By the end of our week together, I was full of ideas and emotion.  Of course, the high of summer camp is always artificial.  Having been to camp, I also remember that the joy is generally followed by an equal and opposite sort of crash.  The pleasantly free feeling of being away, of being in the woods, of being with other people who are not living their normal lives isn’t real, and can’t continue once you’ve left.

I won’t spend the rest of my life with musicians. That ship sailed long ago, and I stood happily on the dock and waved while it went away. But spending a week with them reminded me that I can make a larger place for creativity in my life.

I want the effects of this place to linger in myself and in my marriage and in my children.  I want my girls to see themselves as musicians, not just fans.  I want to find more opportunities to have them spend time around people who see them the way they are here.  Whole, beautiful, full of potential and depth. I want to let them feel the embrace of something larger than just our family, just our way of being.  Camp can’t be our community, but it certainly reminded me of the importance of certain key elements of human connectedness.
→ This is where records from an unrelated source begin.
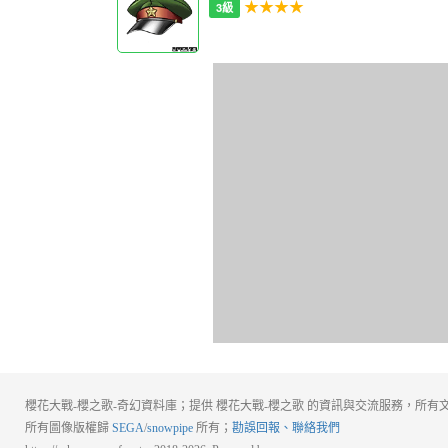
★★★★
3級
櫻花大戰-櫻之歌-奇幻資料庫；提供 櫻花大戰-櫻之歌 的資訊與交流服務，所有文
所有圖像版權歸
SEGA
/
snowpipe
所有；
勘誤回報、聯絡我們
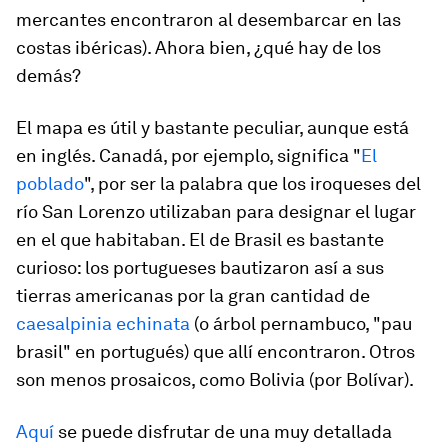
mercantes encontraron al desembarcar en las
costas ibéricas). Ahora bien, ¿qué hay de los
demás?
El mapa es útil y bastante peculiar, aunque está
en inglés. Canadá, por ejemplo, significa "
El
poblado
", por ser la palabra que los iroqueses del
río San Lorenzo utilizaban para designar el lugar
en el que habitaban. El de Brasil es bastante
curioso: los portugueses bautizaron así a sus
tierras americanas por la gran cantidad de
caesalpinia echinata
(o árbol pernambuco, "pau
brasil" en portugués) que allí encontraron. Otros
son menos prosaicos, como Bolivia (por Bolívar).
Aquí
se puede disfrutar de una muy detallada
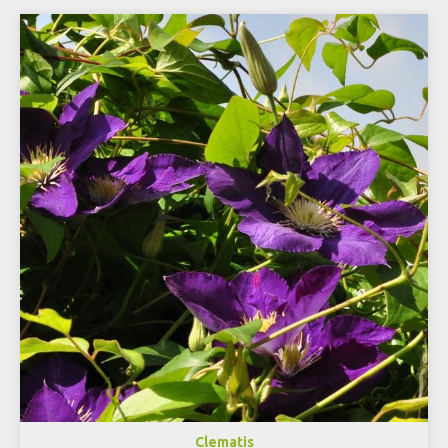
Clematis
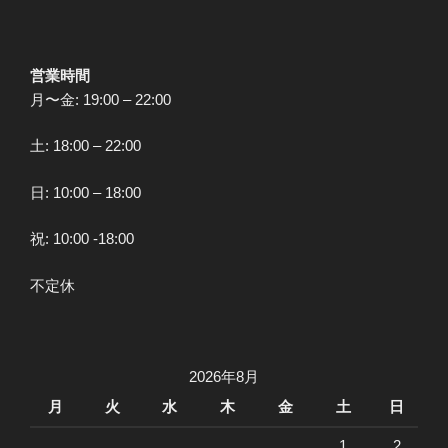
営業時間
月〜金: 19:00 – 22:00
土: 18:00 – 22:00
日: 10:00 – 18:00
祝: 10:00 -18:00
不定休
2026年8月
月
火
水
木
金
土
日
1
2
So when I go back home, I think I might be able to create for myself a structure that allows a little more music, and stamps out a little of the foolish unhappy patterns I fall into when I’m not living my life consciously.  I will ask everybody I know for suggestions for new music to listen to, then I will teach myself the songs. I will to play the Steinway in the living room and not care whether the neighbors think that what I play sounds good or bad or indifferent.  I will sing the new songs until I really know the words, and then throw away the lead sheet when it’s time to perform.

I will find a book of writing prompts and use them to write something new every day and stretch my use of genres and modes.  I will finally bite the bullet and either find or create a writing group to help me push this new habit along.  As Abigail told me about the fishing, “If you do something you like, you can just keep doing it.  And pretty soon, other people know that’s who you are.”
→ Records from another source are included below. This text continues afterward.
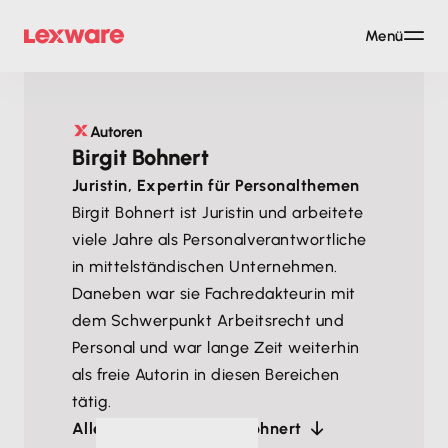
Menü
Autoren
Birgit Bohnert
Juristin, Expertin für Personalthemen
Birgit Bohnert ist Juristin und arbeitete
viele Jahre als Personalverantwortliche
in mittelständischen Unternehmen.
Daneben war sie Fachredakteurin mit
dem Schwerpunkt Arbeitsrecht und
Personal und war lange Zeit weiterhin
als freie Autorin in diesen Bereichen
tätig.
Alle Artikel von Birgit Bohnert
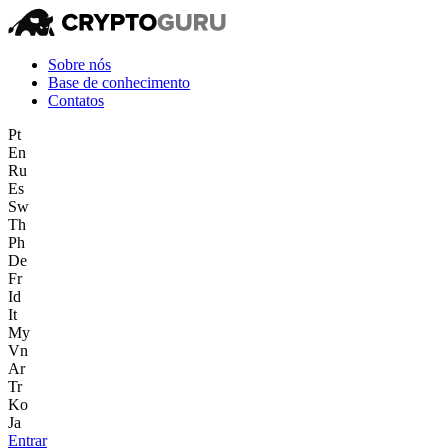
Sobre nós
Base de conhecimento
Contatos
Pt
En
Ru
Es
Sw
Th
Ph
De
Fr
Id
It
My
Vn
Ar
Tr
Ko
Ja
Entrar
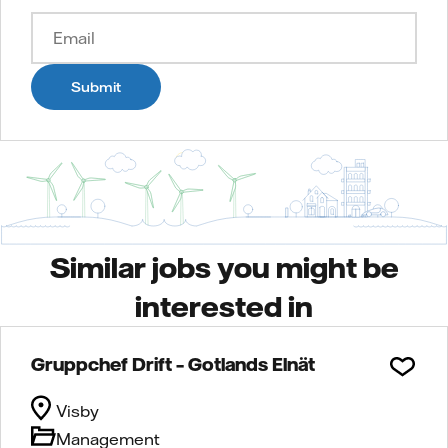
Submit
Similar jobs you might be
interested in
Gruppchef Drift – Gotlands Elnät
Visby
Management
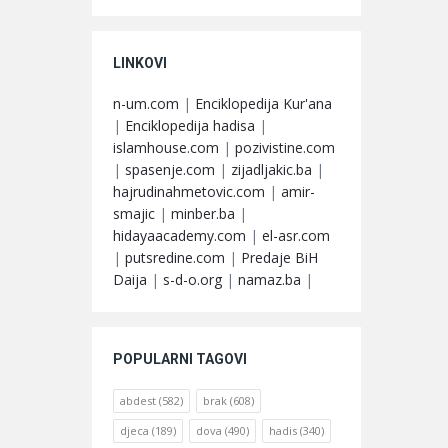
LINKOVI
n-um.com
|
Enciklopedija Kur'ana
|
Enciklopedija hadisa
|
islamhouse.com
|
pozivistine.com
|
spasenje.com
|
zijadljakic.ba
|
hajrudinahmetovic.com
|
amir-
smajic
|
minber.ba
|
hidayaacademy.com
|
el-asr.com
|
putsredine.com
|
Predaje BiH
Daija
|
s-d-o.org
|
namaz.ba
|
POPULARNI TAGOVI
abdest
(582)
brak
(608)
djeca
(189)
dova
(490)
hadis
(340)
And then, perhaps once I have convinced other people that I’m this new sort of person –the sort of mother, wife, writer, singer and dedicated friend I aspire to be — I can more fully convince myself.

Full Moon

T. June 21, 2011 at 10:45 am

Thank you so much. These last three post have given me so much to think about. You’re giving voice to lots of stuff I’ve been struggling with and trying hard to sort out. Too much to write about here, so you’ll just have to check my blog later in the week!

Sounds like you had a wonderful week. We always struggle with that “how do we make life feel more like camp” issue. Living in a place that a lot of people come to vacation makes it seems like we ought to be able to make it happen. But it’s a state of mine, more than a physical location, as you’ve pointed out. And life has a way of stamping the “camp” out of our days. It’s a good thing summer comes back every year to remind us.
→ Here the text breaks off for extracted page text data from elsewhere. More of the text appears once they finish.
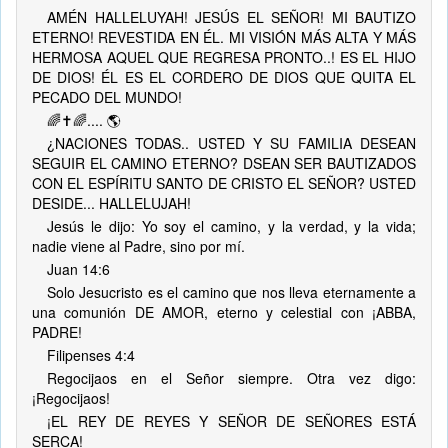
AMÉN HALLELUYAH! JESÚS EL SEÑOR! MI BAUTIZO
ETERNO! REVESTIDA EN ÉL. MI VISIÓN MÁS ALTA Y MÁS
HERMOSA AQUEL QUE REGRESA PRONTO..! ES EL HIJO
DE DIOS! ÉL ES EL CORDERO DE DIOS QUE QUITA EL
PECADO DEL MUNDO!
🌈✝️🌈.... 🌎
¿NACIONES TODAS.. USTED Y SU FAMILIA DESEAN
SEGUIR EL CAMINO ETERNO? DSEAN SER BAUTIZADOS
CON EL ESPÍRITU SANTO DE CRISTO EL SEÑOR? USTED
DESIDE... HALLELUJAH!
Jesús le dijo: Yo soy el camino, y la verdad, y la vida;
nadie viene al Padre, sino por mí.
Juan 14:6
Solo Jesucristo es el camino que nos lleva eternamente a
una comunión DE AMOR, eterno y celestial con ¡ABBA,
PADRE!
Filipenses 4:4
Regocijaos en el Señor siempre. Otra vez digo:
¡Regocijaos!
¡EL REY DE REYES Y SEÑOR DE SEÑORES ESTÁ
SERCA!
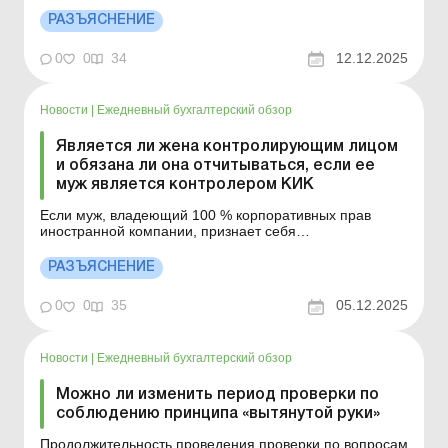
контролируемой иностранной компанией, если муж
владел 100 % корпоративных прав такой иностранной
РАЗЪЯСНЕНИЕ
компании и в 2025 году передал 50 % корпоративных
прав своей жене, при этом фактическое управление
0
0
34
12.12.2025
деятельностью КИК осущес...
Новости
|
Ежедневный бухгалтерский обзор
Является ли жена контролирующим лицом
и обязана ли она отчитываться, если ее
муж является контролером КИК
Если муж, владеющий 100 % корпоративных прав
иностранной компании, признает себя
контролирующим лицом такой КИК, то жена не
является контролирующим лицом для такой КИК и
РАЗЪЯСНЕНИЕ
соответственно у нее отсутствует обязанность по
подаче Уведомления о КИК и Отчета о КИК. Больше по
0
0
35
05.12.2025
теме: Налогообложение КИК-диви...
Новости
|
Ежедневный бухгалтерский обзор
Можно ли изменить период проверки по
соблюдению принципа «вытянутой руки»
Продолжительность проведения проверки по вопросам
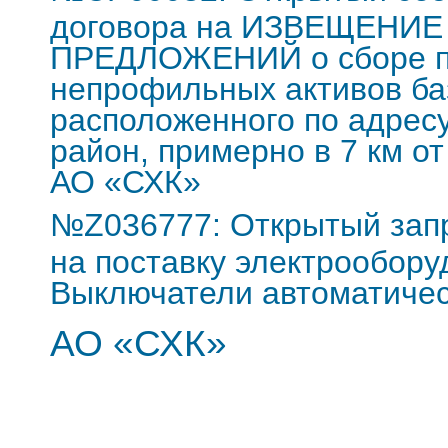
договора на ИЗВЕЩЕНИ
ПРЕДЛОЖЕНИЙ о сборе пр
непрофильных активов ба
расположенного по адресу
район, примерно в 7 км о
АО «СХК»
№Z036777: Открытый запр
на поставку электрообору
Выключатели автоматичес
АО «СХК»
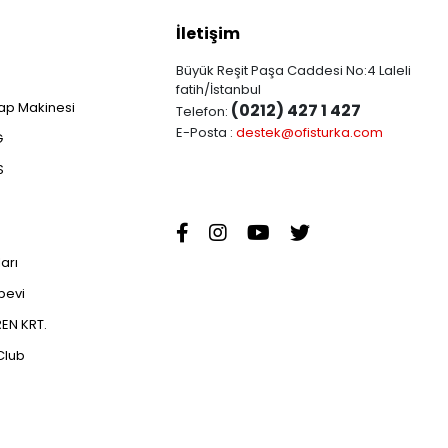
İletişim
Büyük Reşit Paşa Caddesi No:4 Laleli
fatih/İstanbul
ap Makinesi
(0212) 427 1 427
Telefon:
E-Posta :
destek@ofisturka.com
G
S
ları
abevi
EN KRT.
Club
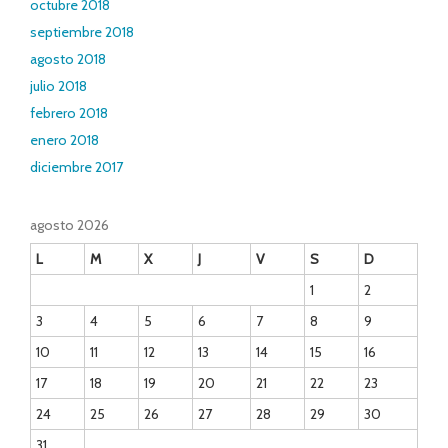
octubre 2018
septiembre 2018
agosto 2018
julio 2018
febrero 2018
enero 2018
diciembre 2017
agosto 2026
L
M
X
J
V
S
D
1
2
3
4
5
6
7
8
9
10
11
12
13
14
15
16
17
18
19
20
21
22
23
24
25
26
27
28
29
30
31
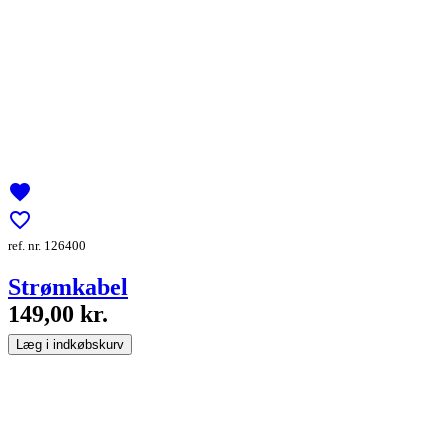
favorite
favorite_border
ref. nr. 126400
Strømkabel
149,00 kr.
Læg i indkøbskurv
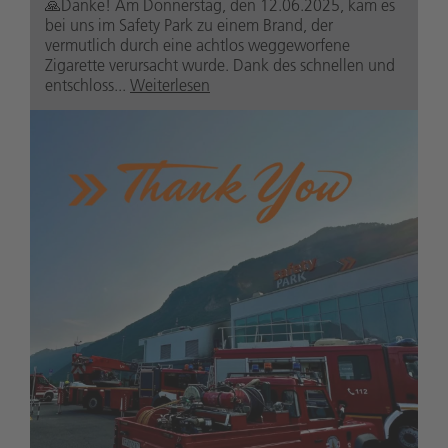
🙏Danke! Am Donnerstag, den 12.06.2025, kam es
bei uns im Safety Park zu einem Brand, der
vermutlich durch eine achtlos weggeworfene
Zigarette verursacht wurde. Dank des schnellen und
entschloss...
Weiterlesen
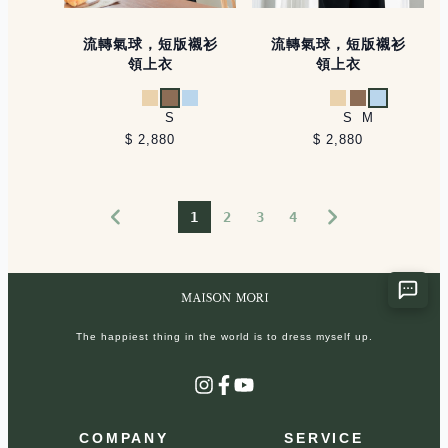
流轉氣球，短版襯衫
流轉氣球，短版襯衫
領上衣
領上衣
杏
卡其
淺藍
杏
卡其
淺藍
S
S
M
$ 2,880
$ 2,880
1
2
3
4
The happiest thing in the world is to dress myself up.
Instagram
Facebook
YouTube
COMPANY
SERVICE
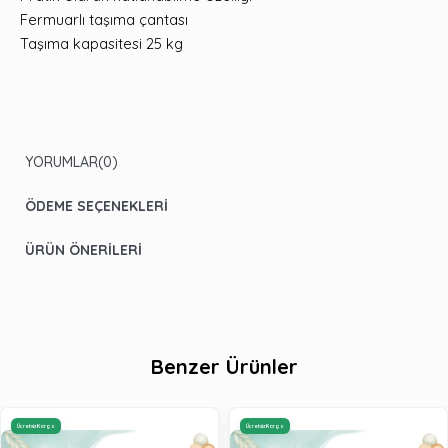
Fermuarlı taşıma çantası
Taşıma kapasitesi 25 kg
YORUMLAR
(0)
ÖDEME SEÇENEKLERI
ÜRÜN ÖNERILERI
Benzer Ürünler
Ücretsiz Kargo
Ücretsiz Kargo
Thanks so much for sharing all of this.

Carol June 21, 2011 at 10:54 am

Mom xx

GailNHB June 22, 2011 at 1:12 pm

Lovely posts about camp, Launa. And the photos are fantastic. No apologies necessary – in fact, I would imagine that there are four or five more pieces about camp life in your back pocket. Keep ’em coming! And if you don’t write anything more about camp, at least post the name of the book of prompts you find – or perhaps a few websites with good writing prompts. I could use some new ideas myself.